Friday, March 6, 2009

Ketchum submits requests for stimulus funds

Guyer Hot Springs, Fourth Street top city’s list

Express Staff Writer

Charles Conn, Ketchum City Council

After compiling a list of nearly 20 projects with the potential to receive federal stimulus package funding last month, the city of Ketchum has narrowed its official proposal considerably.

Ketchum Community and Economic Development Director Lisa Horowitz reported Monday that the city had submitted its request for $11.1 million to fund five projects.

The proposed projects are development of Guyer Hot Springs as a geothermal heat source, completion of the Fourth Street Heritage Corridor, redevelopment of the parking lot in Town Plaza, development of a wastewater reuse system and continued operation of the city's Wi-Fi network.

The submittal estimates that the projects would create more than 200 design and construction jobs, and more than 20 long-term positions.

In January, Ketchum sent a "Ketchum Ready to Go" document to Idaho politicians, including U.S. Senators Jim Risch and Mike Crapo and U.S. Representatives Walt Minnick and Mike Simpson, as well as Tom Cochran, CEO of the U.S. Conference of Mayors. The 17 projects totaled an estimated $105 million and carried a startling high job creation calculation for over 10,000 jobs.

At that time, Councilman Charles Conn suggested that with cities from all over the country looking for federal funding, it could be more advantageous to select only a few projects that could be completed quickly. As an example, he pointed out that the proposed widening of state Highway 75 from Elkhorn Road south to the Big Wood River bridge, with an estimated $55.5 million cost due to a need to purchase property, would take years before being ready for construction. In addition, construction of a new City Hall and Town Plaza was estimated at $25 million.

"This is an enormous wish list and every community will have one of these," Conn said at a City Council meeting Jan. 21. "Might it not be a better strategy to focus on two or three projects that have a good chance of success?"

The final proposed package reaches for five, but is still a fraction of the original list.


At the top is an $8 million request to create a geothermal heat source from Guyer Hot Springs, which are at the end of Warm Springs Road and owned by the Cimino family.

The proposal is to collect and distribute geothermal water from the hot springs to nearby residences in Warm Springs and possibly beyond. The funding would go toward a master plan, construction of the infrastructure to pump and distribute hot water and return the water to its source. Once customers are connected to the system, rates would be set to cover maintenance, operation and replacement of the equipment.

The proposal states that the Cimino family has offered to cooperate with the city to develop the resource, and that if the project's approved, the city could break ground within nine months.
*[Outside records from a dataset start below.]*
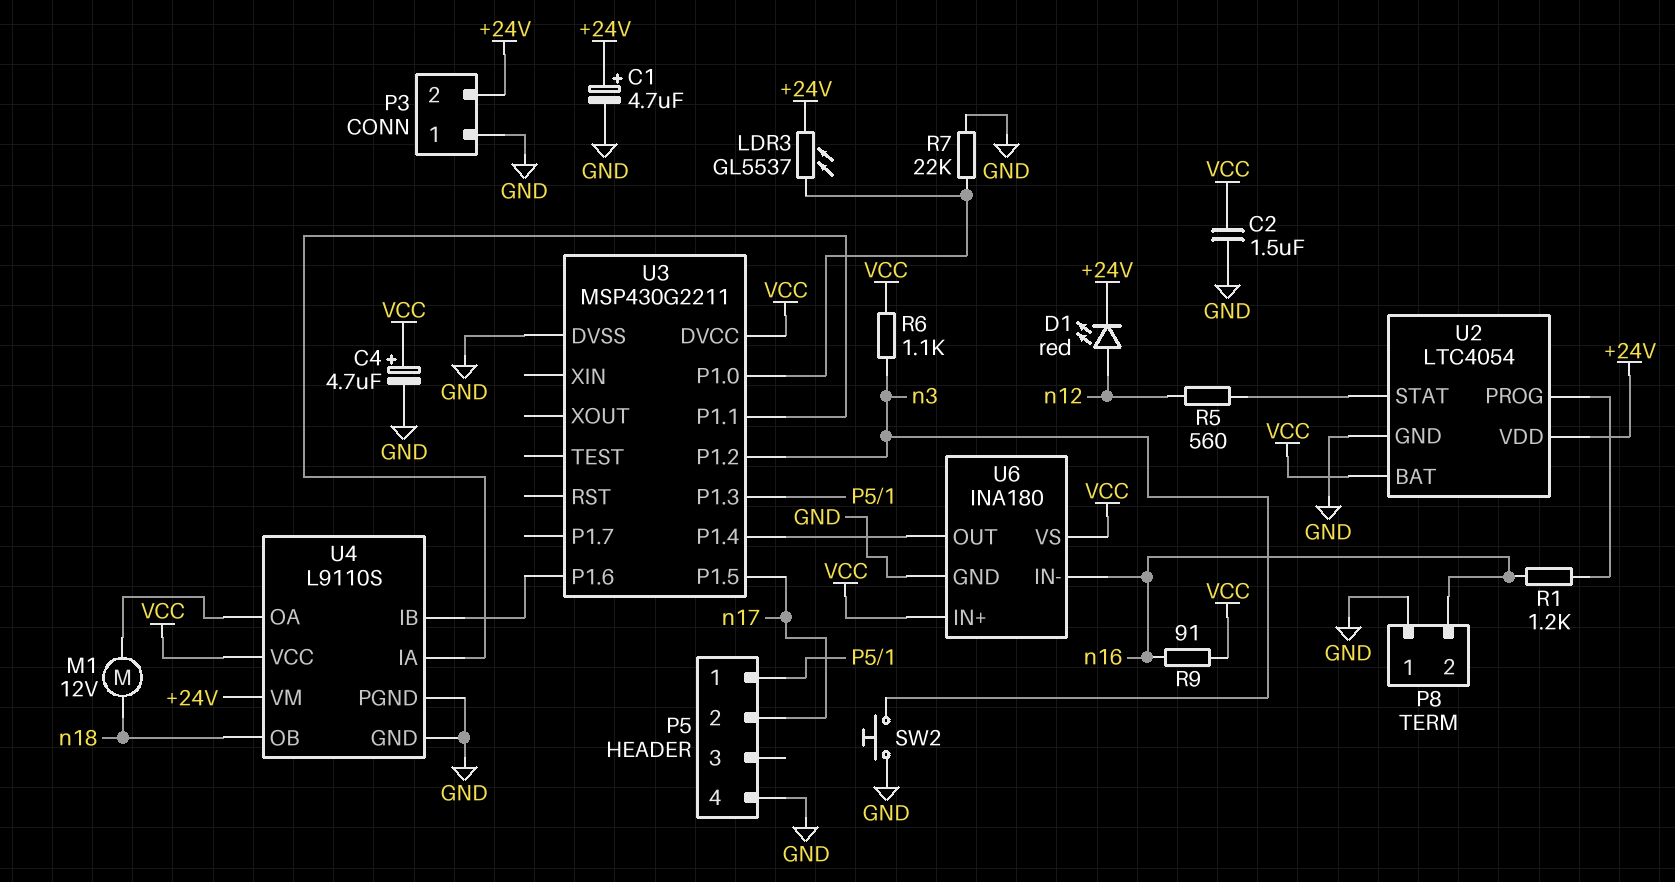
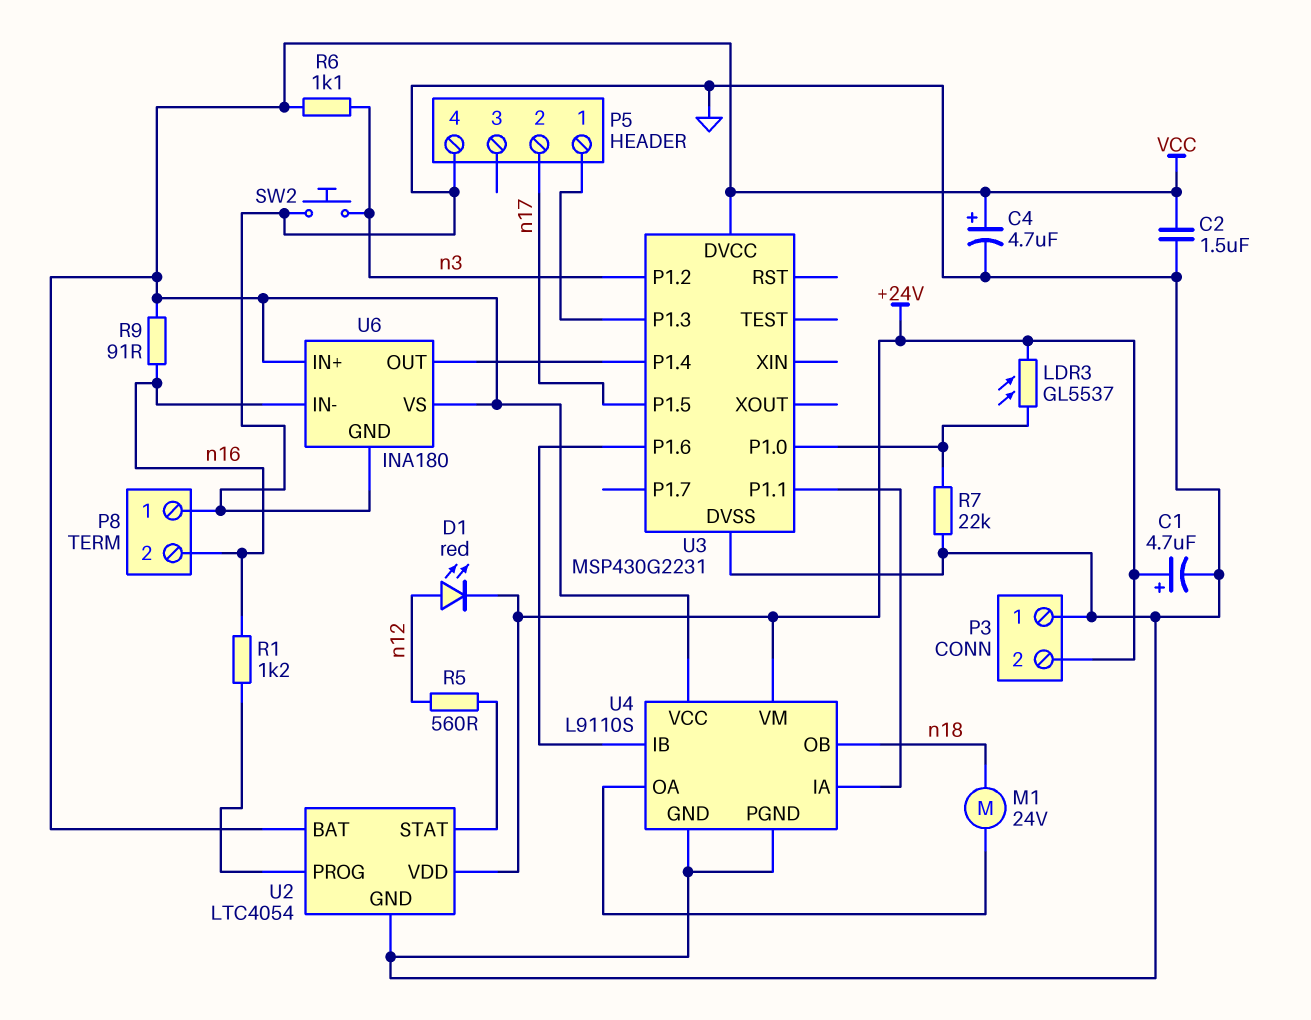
M1: motor 12V (U4/OA, n18) -> motor 24V (U4/OA, n18)
U3: MSP430G2211 -> MSP430G2231

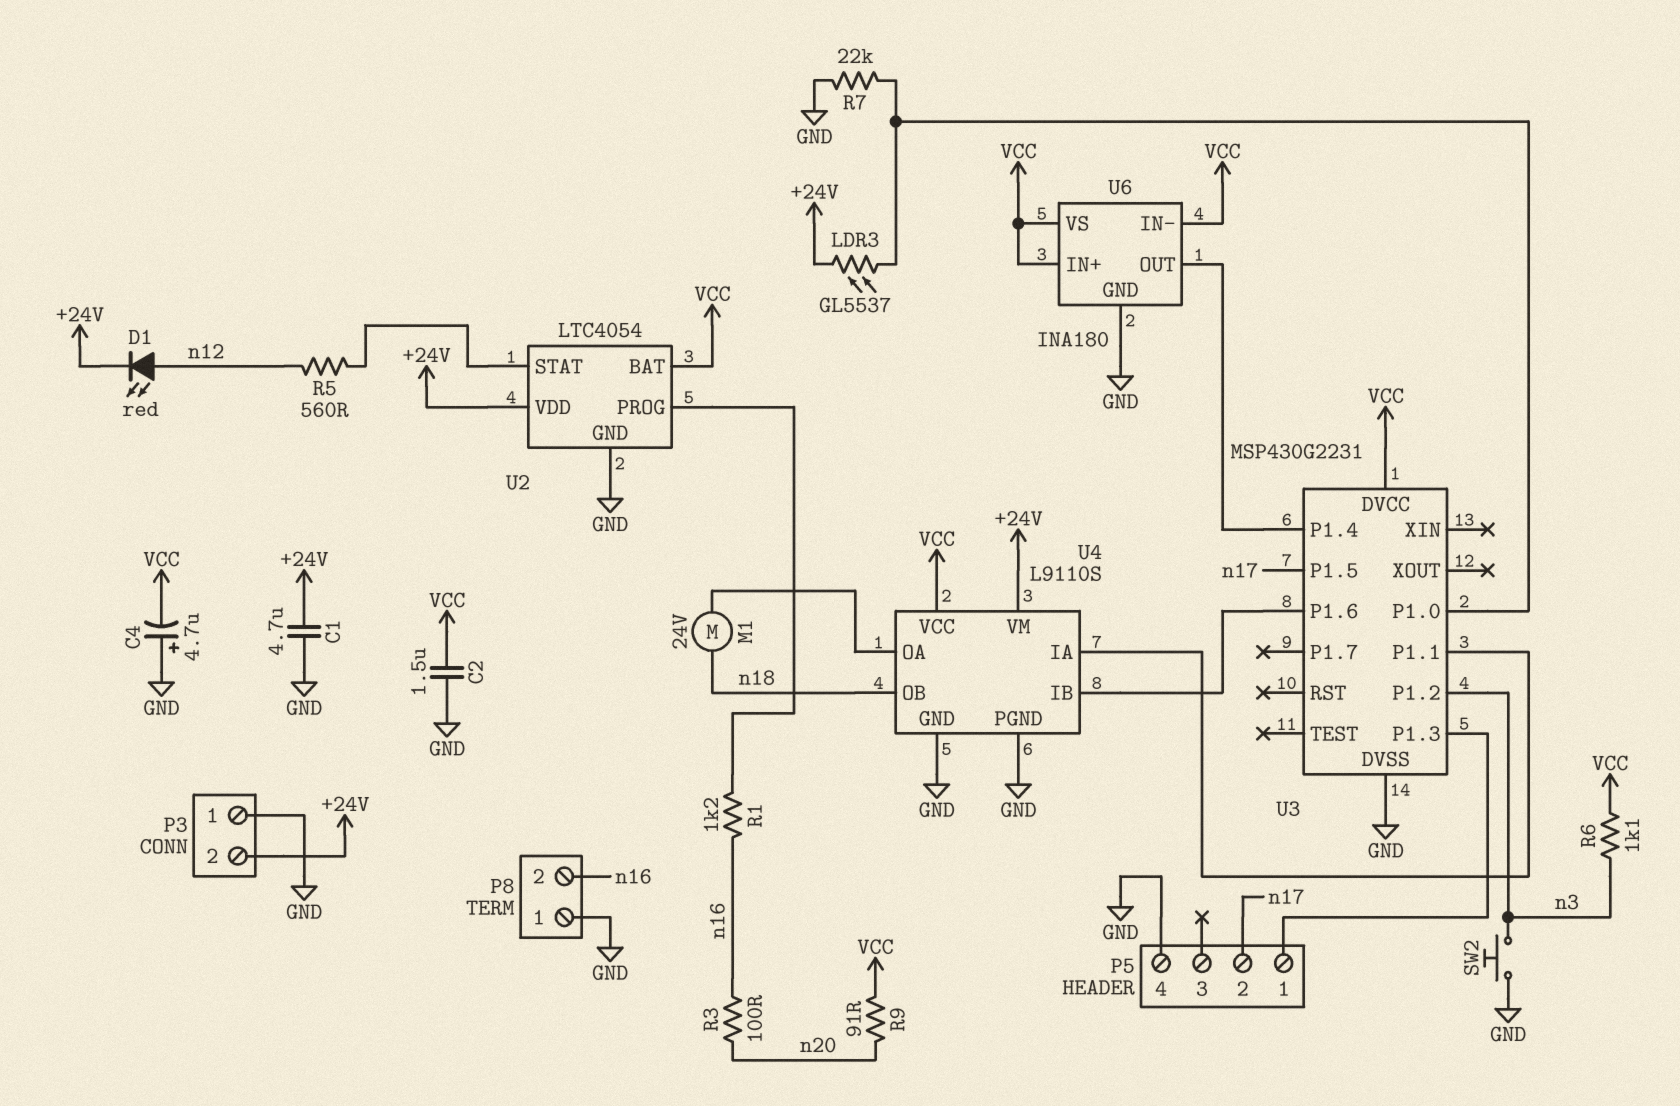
C1: 4.7uF (plus +24V, minus GND) -> 4.7uF (+24V, GND)
C4: 4.7uF (plus VCC, minus GND) -> 4.7uF (plus GND, minus VCC)
R3: none -> 100 (n16, n20)
R9: 91 (VCC, n16) -> 91 (VCC, n20)
U6 pin IN-: n16 -> VCC

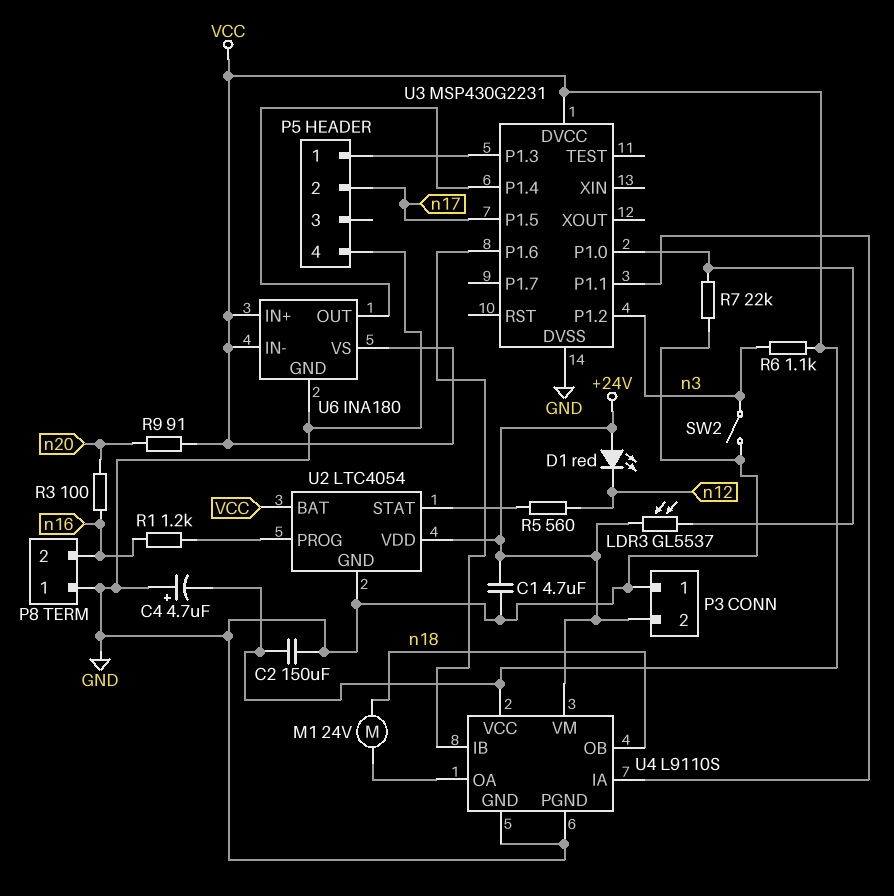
C2: 1.5uF (GND, VCC) -> 150uF (GND, VCC)
D1: LED red (A n12, K +24V) -> LED red (A +24V, K n12)
SW2: button (GND, n3) -> switch (GND, n3)

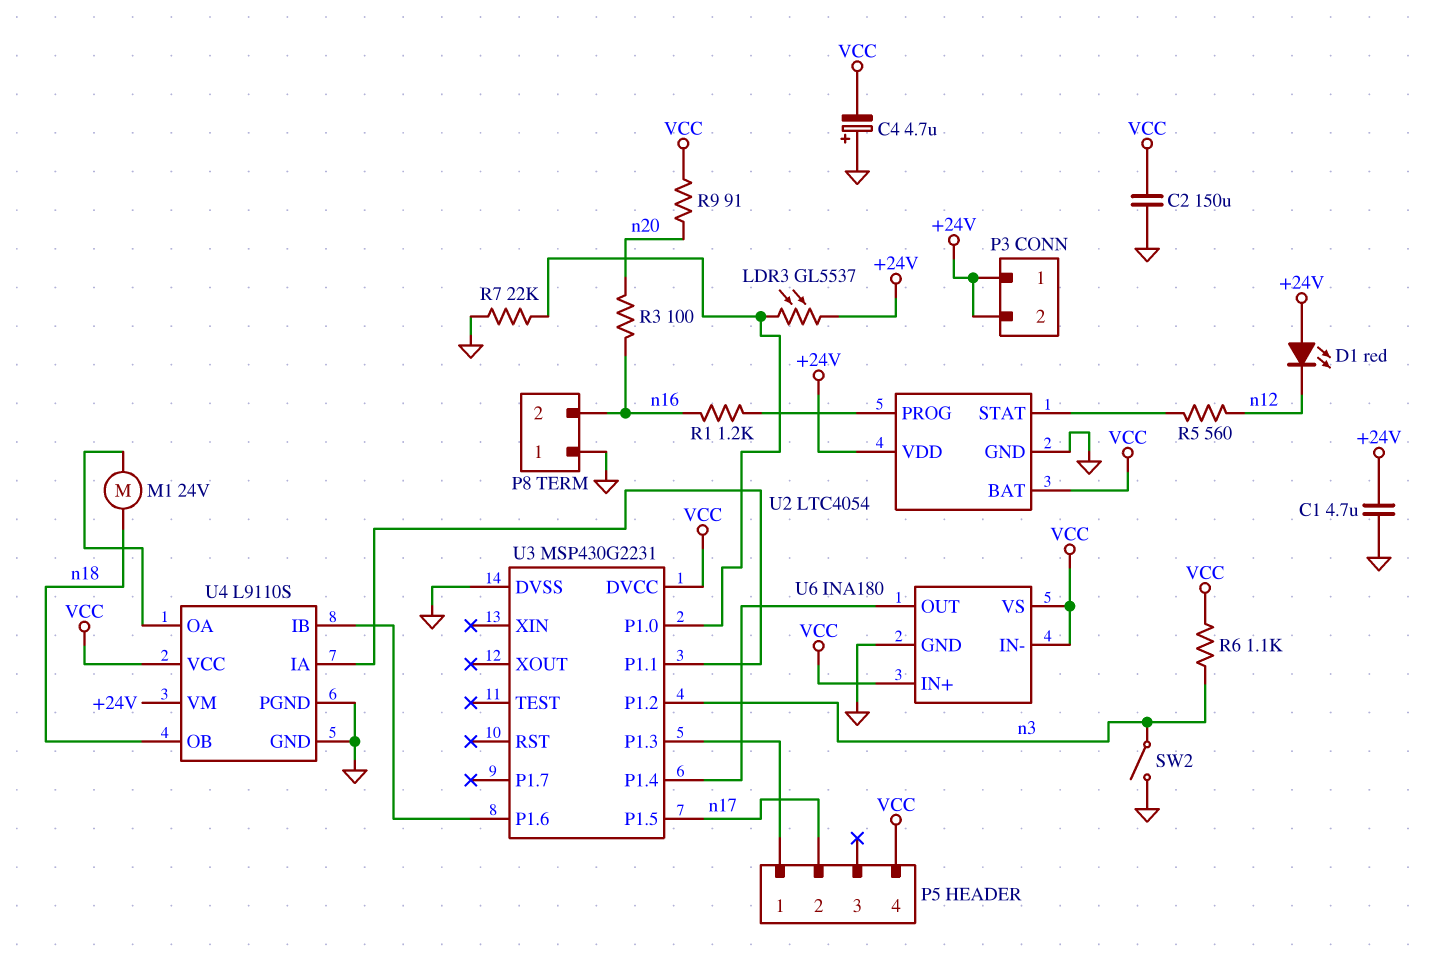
P3 pin 1: GND -> +24V
P5 pin 4: GND -> VCC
The proposal estimates creation of 150 new jobs for construction and 15 long-term positions.

The second largest project proposed is completion of the Fourth Street Heritage Corridor, which already stretches from Walnut Avenue west across Main Street to Washington Avenue. The $2 million in stimulus funding would go to reconstructing the three remaining blocks on Fourth Street with wider sidewalks, benches, bike racks, outside dining areas and space for public artwork.

With the first two phases of the project completed, at a cost of $2.5 million, the third phase is projected to require 30 design and construction jobs, as well as one long-term job.

The third largest project is a system for reusing wastewater collected from Ketchum and Sun Valley, including construction of a contact basin, pump station and pipeline to a reuse area.

The submittal notes that the Idaho Department of Environmental Quality will limit the amount of wastewater discharge into the Big Wood River in the near future, and that this project will decrease the amount of discharge while providing an alternative for irrigation. That would decrease the demand for potable water during the summer and also allow the city to trade reuse water for water rights, as it did with the Weyyakin subdivision.

The $836,000 project would create an estimated 32 jobs.

For $250,000, the city is looking to reconstruct the parking lot in Town Plaza, which sits between the new visitor information center and Atkinsons' Market. The city would like to not only make the central parking lot more efficient for parking, but also improve it for special events such as the Farmers Market.

The project would include bike racks, new landscaping and sidewalks, and would create an estimated 10 jobs for design and construction, and one long-term job.

The final project in the package is $50,000 to maintain operation of the Ketchum Wi-Fi system, which was launched in 2007 through a grant from Allen & Co. and has a current monthly user base of about 1,200. The funding would be used to keep the network running and provide technical support, creating four short-term jobs and one long-term job.

There is no schedule yet for when the projects might be approved.